To that effect, Bianda D’Alessio, a broker with Nest Seekers, said business has been strong for her. “This has been one of the best first quarters I have seen in my entire career,” she said.

This morning’s national jobs report will help determine how aggressive the Fed will be when it meets this month, according to Melissa Cohn, a senior executive at William Raveis Mortgage.

“We were looking for no one to have gotten a job in the month of February,” said Cohn, exaggerating for effect. “If we see those good numbers, I think we’ll see rates really start to settle back down — and the New York market likes lower interest rates.”

Cohn said investors were expecting the report to show 225,000 jobs created in February.
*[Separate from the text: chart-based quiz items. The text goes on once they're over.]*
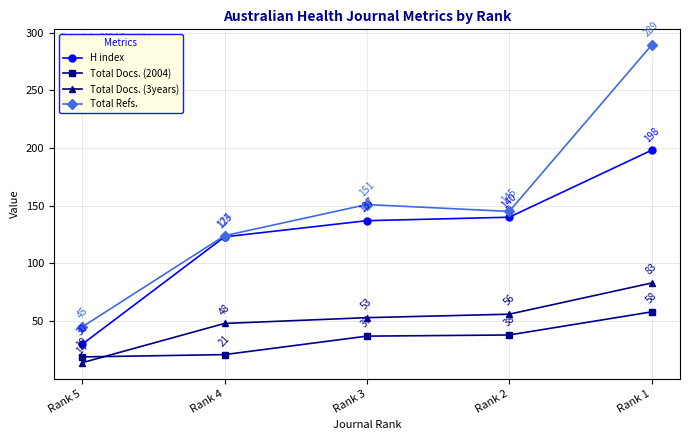

List the series in order of their peak value, lowest first.

Total Docs. (2004), Total Docs. (3years), H index, Total Refs.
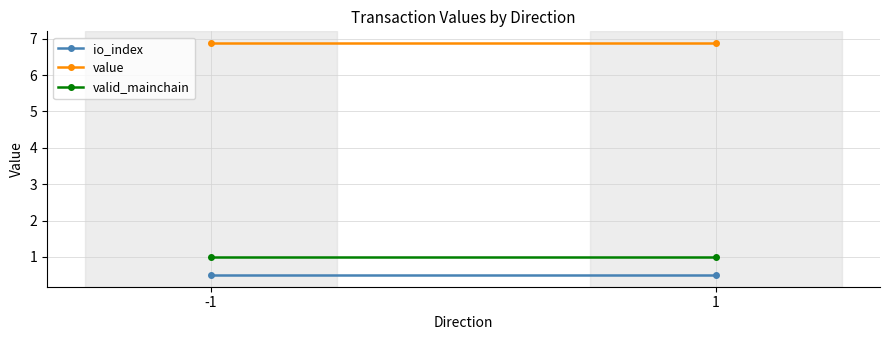

At which label is io_index closest to 0?

-1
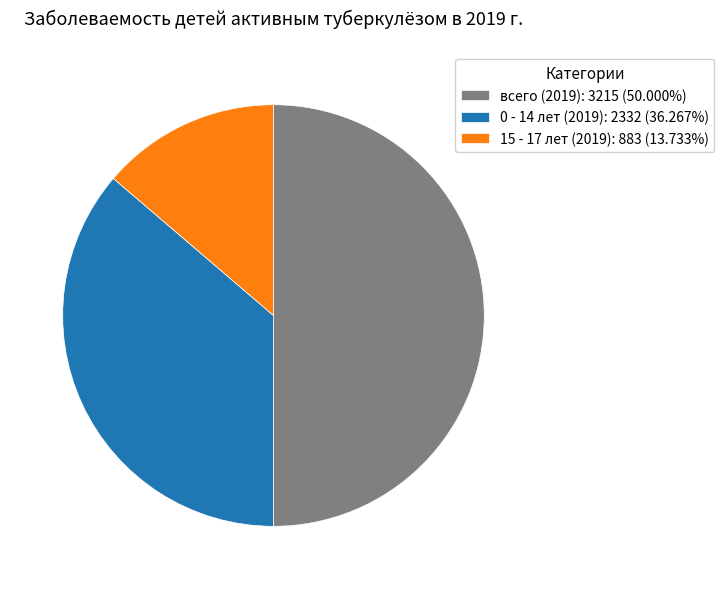

Approximately how many times larger is the value at 0 - 14 лет (2019): 2332 (36.267%) compared to всего (2019): 3215 (50.000%)?

0.7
Anything above that will have a negative impact on rates.

Substantially lower job creation, however, could lead to moderate rates that catalyze the city’s real estate market, though Cohn noted the Fed also considers other indications, such as the Producer Price Index and the Consumer Price Index.

“If we got 150,000 new jobs created, the market would cheer,” she said. “We’d have a big day on Wall Street.”

It didn’t happen: The Bureau of Labor Statistics reported Friday morning that 311,000 jobs were added. That was tempered by the news that wage growth was lower than expected.